## Task material
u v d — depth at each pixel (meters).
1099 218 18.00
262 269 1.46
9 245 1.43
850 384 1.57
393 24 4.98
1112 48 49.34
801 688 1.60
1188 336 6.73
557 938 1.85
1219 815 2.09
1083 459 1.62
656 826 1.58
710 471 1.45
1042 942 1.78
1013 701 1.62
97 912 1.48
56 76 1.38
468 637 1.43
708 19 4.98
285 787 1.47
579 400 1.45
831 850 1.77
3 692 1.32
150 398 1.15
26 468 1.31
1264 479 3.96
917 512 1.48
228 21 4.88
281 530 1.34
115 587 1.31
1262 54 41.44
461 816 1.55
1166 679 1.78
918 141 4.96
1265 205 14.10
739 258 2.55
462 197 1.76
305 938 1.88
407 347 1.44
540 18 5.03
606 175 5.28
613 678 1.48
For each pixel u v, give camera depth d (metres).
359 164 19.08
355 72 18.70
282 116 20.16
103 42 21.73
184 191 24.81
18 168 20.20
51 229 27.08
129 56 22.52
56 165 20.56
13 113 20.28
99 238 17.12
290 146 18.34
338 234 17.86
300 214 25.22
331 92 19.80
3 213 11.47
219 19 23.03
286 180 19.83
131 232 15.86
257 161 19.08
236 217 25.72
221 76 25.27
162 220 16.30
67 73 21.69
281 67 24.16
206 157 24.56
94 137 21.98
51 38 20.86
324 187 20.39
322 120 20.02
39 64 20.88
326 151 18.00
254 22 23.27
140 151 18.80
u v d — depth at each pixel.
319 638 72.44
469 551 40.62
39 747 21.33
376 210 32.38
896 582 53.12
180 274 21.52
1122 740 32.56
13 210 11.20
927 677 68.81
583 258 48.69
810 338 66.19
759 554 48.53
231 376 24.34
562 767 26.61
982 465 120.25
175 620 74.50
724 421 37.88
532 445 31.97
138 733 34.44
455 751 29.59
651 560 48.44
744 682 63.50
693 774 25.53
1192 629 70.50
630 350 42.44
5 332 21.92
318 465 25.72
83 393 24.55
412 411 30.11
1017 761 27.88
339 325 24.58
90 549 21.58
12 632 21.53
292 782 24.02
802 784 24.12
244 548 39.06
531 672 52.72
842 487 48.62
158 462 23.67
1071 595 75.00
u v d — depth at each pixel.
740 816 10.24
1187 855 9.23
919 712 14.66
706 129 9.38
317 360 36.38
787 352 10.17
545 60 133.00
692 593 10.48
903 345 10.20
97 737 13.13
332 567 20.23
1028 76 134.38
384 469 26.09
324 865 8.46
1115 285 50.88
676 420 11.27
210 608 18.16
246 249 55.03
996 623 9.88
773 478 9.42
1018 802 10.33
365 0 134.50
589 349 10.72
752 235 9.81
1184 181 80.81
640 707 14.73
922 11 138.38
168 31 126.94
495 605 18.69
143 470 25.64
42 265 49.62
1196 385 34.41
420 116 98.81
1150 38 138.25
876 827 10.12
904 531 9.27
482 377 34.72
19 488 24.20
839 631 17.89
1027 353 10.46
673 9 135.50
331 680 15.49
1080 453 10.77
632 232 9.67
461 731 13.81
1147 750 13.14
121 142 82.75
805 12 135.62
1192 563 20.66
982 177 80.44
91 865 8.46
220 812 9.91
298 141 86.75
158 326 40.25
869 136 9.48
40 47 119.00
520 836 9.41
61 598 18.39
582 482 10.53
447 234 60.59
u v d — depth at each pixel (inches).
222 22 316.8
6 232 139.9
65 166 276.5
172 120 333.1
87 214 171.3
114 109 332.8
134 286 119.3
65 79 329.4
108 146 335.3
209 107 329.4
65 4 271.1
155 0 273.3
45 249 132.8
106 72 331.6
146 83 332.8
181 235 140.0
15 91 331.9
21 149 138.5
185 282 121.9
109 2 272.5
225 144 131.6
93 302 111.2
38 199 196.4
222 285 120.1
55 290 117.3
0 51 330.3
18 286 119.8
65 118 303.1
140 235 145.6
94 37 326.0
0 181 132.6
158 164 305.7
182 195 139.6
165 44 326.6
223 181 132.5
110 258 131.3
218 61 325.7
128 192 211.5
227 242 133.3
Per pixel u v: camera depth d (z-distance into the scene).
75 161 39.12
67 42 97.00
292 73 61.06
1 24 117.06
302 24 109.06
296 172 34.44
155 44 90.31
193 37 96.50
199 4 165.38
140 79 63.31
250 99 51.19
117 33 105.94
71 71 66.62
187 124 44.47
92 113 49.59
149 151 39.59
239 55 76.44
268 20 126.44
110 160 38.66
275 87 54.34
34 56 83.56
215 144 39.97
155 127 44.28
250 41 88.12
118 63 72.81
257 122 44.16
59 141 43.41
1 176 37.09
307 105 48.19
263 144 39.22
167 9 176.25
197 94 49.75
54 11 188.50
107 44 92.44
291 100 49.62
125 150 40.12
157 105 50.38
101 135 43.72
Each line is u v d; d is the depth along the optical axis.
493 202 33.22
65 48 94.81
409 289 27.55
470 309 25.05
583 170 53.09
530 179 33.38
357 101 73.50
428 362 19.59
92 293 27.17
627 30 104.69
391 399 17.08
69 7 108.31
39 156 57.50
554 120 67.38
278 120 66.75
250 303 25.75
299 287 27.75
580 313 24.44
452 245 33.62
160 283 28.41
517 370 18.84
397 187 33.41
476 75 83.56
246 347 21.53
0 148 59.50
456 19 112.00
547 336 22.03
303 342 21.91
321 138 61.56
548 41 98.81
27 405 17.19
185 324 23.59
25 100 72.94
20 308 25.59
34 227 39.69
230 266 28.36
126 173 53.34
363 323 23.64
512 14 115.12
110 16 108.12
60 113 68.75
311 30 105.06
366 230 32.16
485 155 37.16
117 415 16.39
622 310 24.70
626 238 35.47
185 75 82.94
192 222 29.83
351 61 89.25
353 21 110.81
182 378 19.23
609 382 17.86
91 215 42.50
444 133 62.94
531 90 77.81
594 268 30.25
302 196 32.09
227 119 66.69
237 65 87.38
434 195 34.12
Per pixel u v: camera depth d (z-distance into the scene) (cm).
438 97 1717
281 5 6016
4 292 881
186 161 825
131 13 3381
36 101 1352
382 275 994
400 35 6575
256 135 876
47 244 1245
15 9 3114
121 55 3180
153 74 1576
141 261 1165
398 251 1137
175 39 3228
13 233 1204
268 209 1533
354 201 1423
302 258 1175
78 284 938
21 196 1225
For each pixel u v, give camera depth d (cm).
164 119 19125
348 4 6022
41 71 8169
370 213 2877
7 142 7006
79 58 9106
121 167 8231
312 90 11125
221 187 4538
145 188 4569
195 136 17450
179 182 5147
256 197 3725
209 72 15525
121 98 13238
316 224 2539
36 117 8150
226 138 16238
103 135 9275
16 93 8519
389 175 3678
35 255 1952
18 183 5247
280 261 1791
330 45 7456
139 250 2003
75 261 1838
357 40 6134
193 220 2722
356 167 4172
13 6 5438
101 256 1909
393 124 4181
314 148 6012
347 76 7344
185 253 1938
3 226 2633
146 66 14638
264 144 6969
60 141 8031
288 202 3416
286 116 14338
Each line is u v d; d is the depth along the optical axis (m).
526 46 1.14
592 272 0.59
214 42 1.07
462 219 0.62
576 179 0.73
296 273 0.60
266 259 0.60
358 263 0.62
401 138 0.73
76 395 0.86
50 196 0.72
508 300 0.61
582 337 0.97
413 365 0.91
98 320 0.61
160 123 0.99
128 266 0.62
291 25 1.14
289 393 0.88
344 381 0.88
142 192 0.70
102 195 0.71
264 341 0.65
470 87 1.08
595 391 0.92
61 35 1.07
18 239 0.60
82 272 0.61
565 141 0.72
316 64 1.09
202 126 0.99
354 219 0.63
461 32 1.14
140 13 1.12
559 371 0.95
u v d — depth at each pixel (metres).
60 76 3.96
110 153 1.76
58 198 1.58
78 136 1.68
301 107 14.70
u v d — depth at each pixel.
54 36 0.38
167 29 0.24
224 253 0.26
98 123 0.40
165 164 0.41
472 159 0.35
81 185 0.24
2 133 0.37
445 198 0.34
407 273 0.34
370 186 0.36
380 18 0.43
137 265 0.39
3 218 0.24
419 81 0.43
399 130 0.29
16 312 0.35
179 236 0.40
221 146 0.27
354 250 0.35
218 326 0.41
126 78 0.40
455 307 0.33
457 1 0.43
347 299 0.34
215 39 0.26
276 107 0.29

## What is expected
Restate word for word the entries above, starting at the line with "225 144 131.6" and ending at the line with "382 275 994", inclusive, and no others.

## Completed exercise
225 144 131.6
93 302 111.2
38 199 196.4
222 285 120.1
55 290 117.3
0 51 330.3
18 286 119.8
65 118 303.1
140 235 145.6
94 37 326.0
0 181 132.6
158 164 305.7
182 195 139.6
165 44 326.6
223 181 132.5
110 258 131.3
218 61 325.7
128 192 211.5
227 242 133.3
Per pixel u v: camera depth d (z-distance into the scene).
75 161 39.12
67 42 97.00
292 73 61.06
1 24 117.06
302 24 109.06
296 172 34.44
155 44 90.31
193 37 96.50
199 4 165.38
140 79 63.31
250 99 51.19
117 33 105.94
71 71 66.62
187 124 44.47
92 113 49.59
149 151 39.59
239 55 76.44
268 20 126.44
110 160 38.66
275 87 54.34
34 56 83.56
215 144 39.97
155 127 44.28
250 41 88.12
118 63 72.81
257 122 44.16
59 141 43.41
1 176 37.09
307 105 48.19
263 144 39.22
167 9 176.25
197 94 49.75
54 11 188.50
107 44 92.44
291 100 49.62
125 150 40.12
157 105 50.38
101 135 43.72
Each line is u v d; d is the depth along the optical axis.
493 202 33.22
65 48 94.81
409 289 27.55
470 309 25.05
583 170 53.09
530 179 33.38
357 101 73.50
428 362 19.59
92 293 27.17
627 30 104.69
391 399 17.08
69 7 108.31
39 156 57.50
554 120 67.38
278 120 66.75
250 303 25.75
299 287 27.75
580 313 24.44
452 245 33.62
160 283 28.41
517 370 18.84
397 187 33.41
476 75 83.56
246 347 21.53
0 148 59.50
456 19 112.00
547 336 22.03
303 342 21.91
321 138 61.56
548 41 98.81
27 405 17.19
185 324 23.59
25 100 72.94
20 308 25.59
34 227 39.69
230 266 28.36
126 173 53.34
363 323 23.64
512 14 115.12
110 16 108.12
60 113 68.75
311 30 105.06
366 230 32.16
485 155 37.16
117 415 16.39
622 310 24.70
626 238 35.47
185 75 82.94
192 222 29.83
351 61 89.25
353 21 110.81
182 378 19.23
609 382 17.86
91 215 42.50
444 133 62.94
531 90 77.81
594 268 30.25
302 196 32.09
227 119 66.69
237 65 87.38
434 195 34.12
Per pixel u v: camera depth d (z-distance into the scene) (cm).
438 97 1717
281 5 6016
4 292 881
186 161 825
131 13 3381
36 101 1352
382 275 994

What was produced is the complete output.